Silvina Ocampo
Era la persona más importante de la casa. Manejaba la cocina y las llaves
de las alacenas. Era necesario complacerla.
Para que fuera feliz, había que darle malas noticias:
esas noticias eran tónicos para su cuerpo, deleites para su espíritu.
–Celestina, hoy, mientras daba a luz, murió de un ataque
al corazón la señora Celina Romero, aquella mujer simpática y bondadosa, a quien
convidó usted con carbonada y niños envueltos. Nadie se ocupará del hijo, que tiene
dos cabezas y una sola oreja.
–¿Y en todo lo demás el niño es normal?
–No. Tiene el talón del pie colocado adelante, los dedos
en el talón, además de las pestañas dentro de los párpados. Hablan de hacerle una
operación.
–¡Qué pavada operar a un recién nacido!
Celestina se incorporaba en la silla, como en el agua
una flor marchita, y revivía.
–Celestina, hay terremotos en Chile; maremotos también.
Ciudades enteras han desaparecido. Los ríos se transforman en montañas, las montañas
en ríos. Se desbordan, se vienen abajo. Predicen el fin del mundo.
Celestina sonreía misteriosamente. Ella que era tan
pálida, se sonrojaba un poco.
–¿Cuántos muertos? –preguntaba.
–Todavía no se sabe. Muchos han desaparecido.
–¿Podría mostrarme el diario?
Le mostrábamos el diario, con las fotografías de los
desastres. Las guardaba sobre su corazón.
–¡Qué broma! –respondía.
–Celestina, la criminalidad infantil aumenta. Ayer,
mientras el señor Ismael Rébora, que usted conoce, dormía, con la dosis habitual
de somnífero, su nieto, Amílcar, de ocho años de edad, con el cuchillo que utilizaba
para sacar punta a los lápices y a las cañas de bambú, le infirió varias heridas
mortales. El señor Ismael Rébora tuvo tiempo de encender la luz para ver cómo le
asestaban la cuarta puñalada y comprobar que el autor del hecho, no sólo era un
niño, sino su nieto, amargura que para él duró la fracción de un segundo, pero no
para su familia, que ocultó el asesinato con éxito, y que tiene que convivir ahora
con un pequeño criminal que asesinará con el tiempo al resto de la familia.
–A lo mejor –respondía Celestina.
Durante horas fue amable, bondadosa, alegre, casi bonita;
tarareaba una canción española, que expresaba claramente su regocijo.
Celestina podía vivir en carne propia las malas noticias.
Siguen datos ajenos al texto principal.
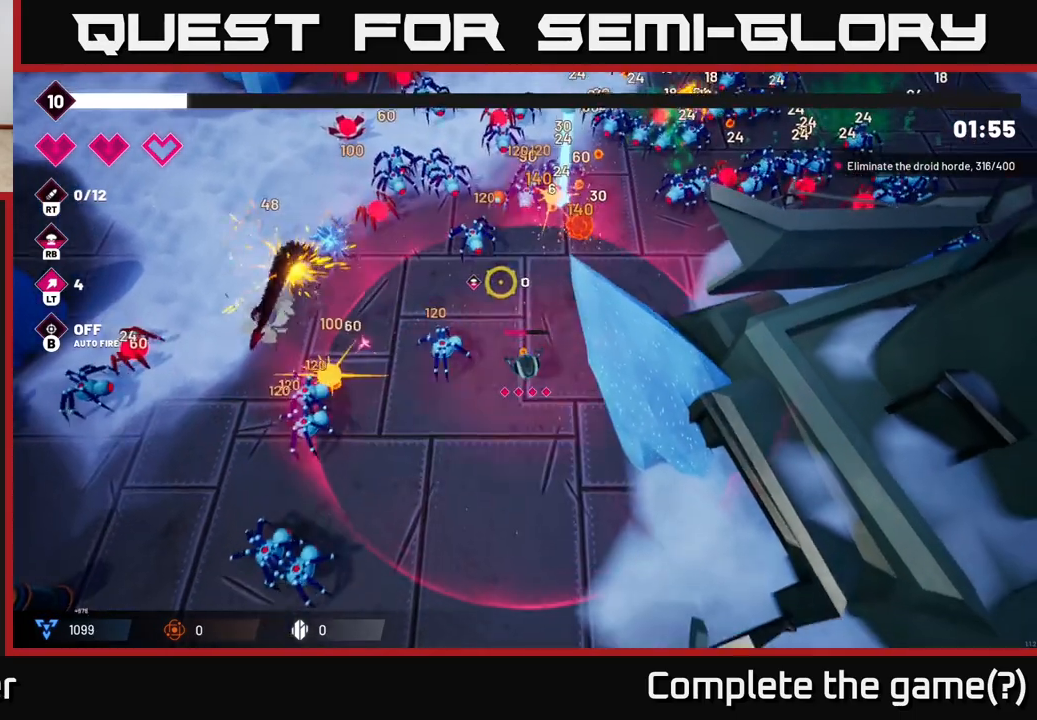
{"buttons": ["R2"], "left_stick": "down", "right_stick": "up", "events": [[217, "left_stick", "left"], [367, "left_stick", "up"], [433, "left_stick", "right"], [500, "left_stick", "down"]]}
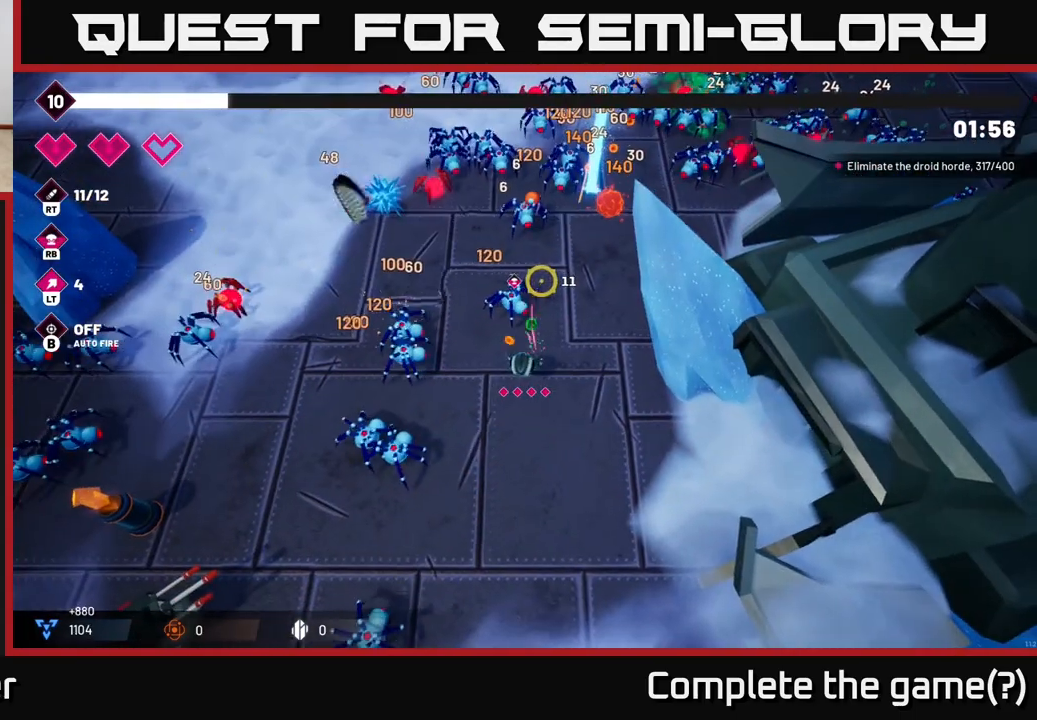
{"buttons": ["R2"], "left_stick": "center", "right_stick": "up", "events": [[133, "left_stick", "down-right"], [333, "left_stick", "center"]]}
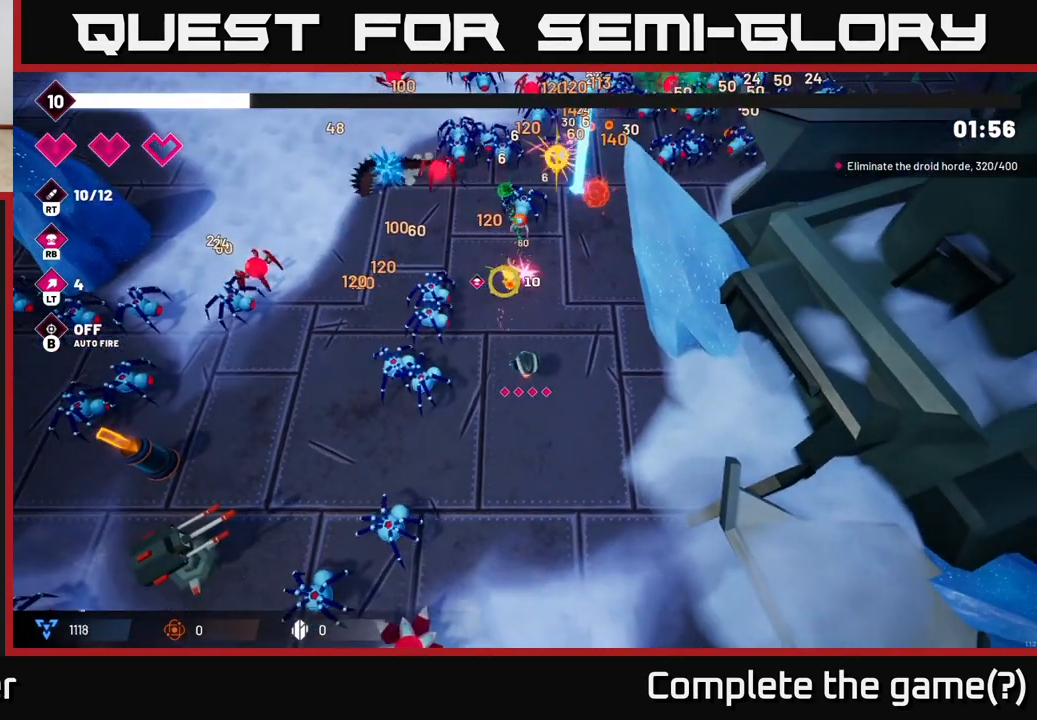
{"buttons": ["R2"], "left_stick": "center", "right_stick": "down-left", "events": [[33, "left_stick", "down"], [33, "right_stick", "up-left"], [150, "right_stick", "left"], [250, "right_stick", "down-left"], [317, "left_stick", "center"]]}
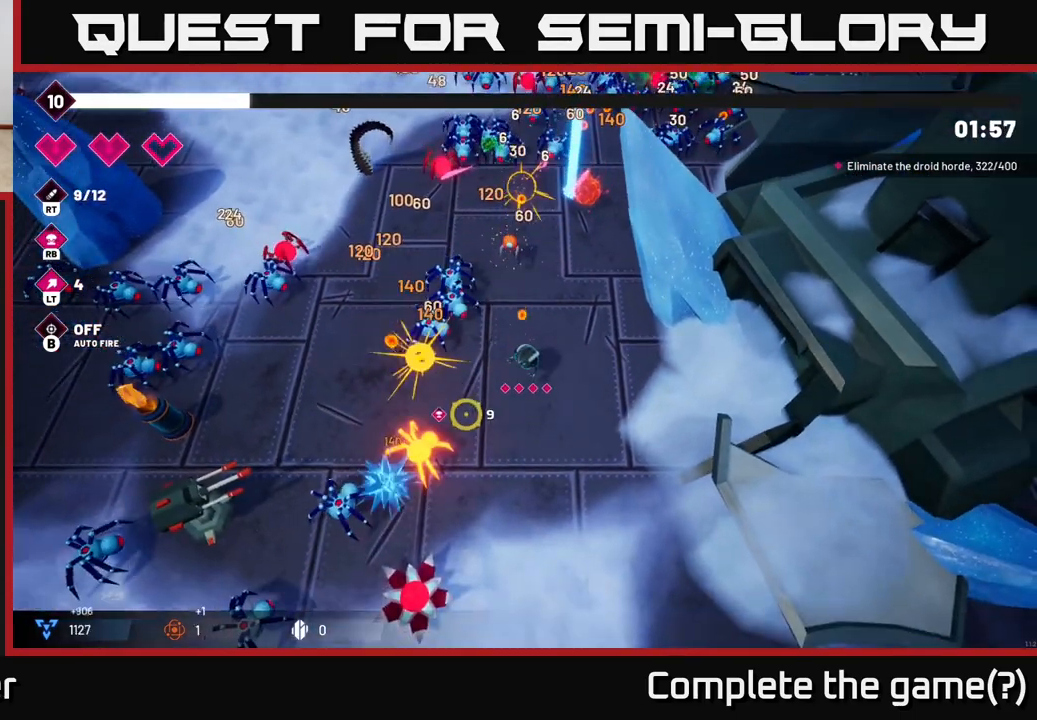
{"buttons": ["R2"], "left_stick": "down", "right_stick": "down-left", "events": [[67, "left_stick", "down-right"], [167, "left_stick", "center"], [350, "left_stick", "down"]]}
–Esta casa está incendiándose –le dijeron un día–. Los
bomberos ya están al pie del edificio, tratando de apagar el incendio. No, no es
una broma. De los grifos, en vez de agua, salen llamas. No podemos salvarnos, porque
la escalera que da al pasillo de la puerta de calle está ardiendo y la de servicio
está obstruida por los tirantes de madera que cayeron. De cada ventana se asoma
el fuego, con sus ojos de anguila eléctrica.
Celestina, reconfortada con la mala noticia, se salvó
del incendio sin una quemadura. Los otros inquilinos de la casa murieron o se salvaron
con quemaduras de tercer grado.
A veces, por increíble que parezca, no hay malas noticias
en los diarios. Es difícil, pero sucede. Entonces, hay que inventar crímenes, asaltos,
muertes sobrenaturales, pestes, movimientos sísmicos, naufragios, accidentes de
aviación o de tren, pero estas invenciones no satisfacen a Celestina. Mira con cara
incrédula a su interlocutor.
Y llegó un día en que tuvimos sólo buenas noticias,
y la imposibilidad de inventar malas noticias.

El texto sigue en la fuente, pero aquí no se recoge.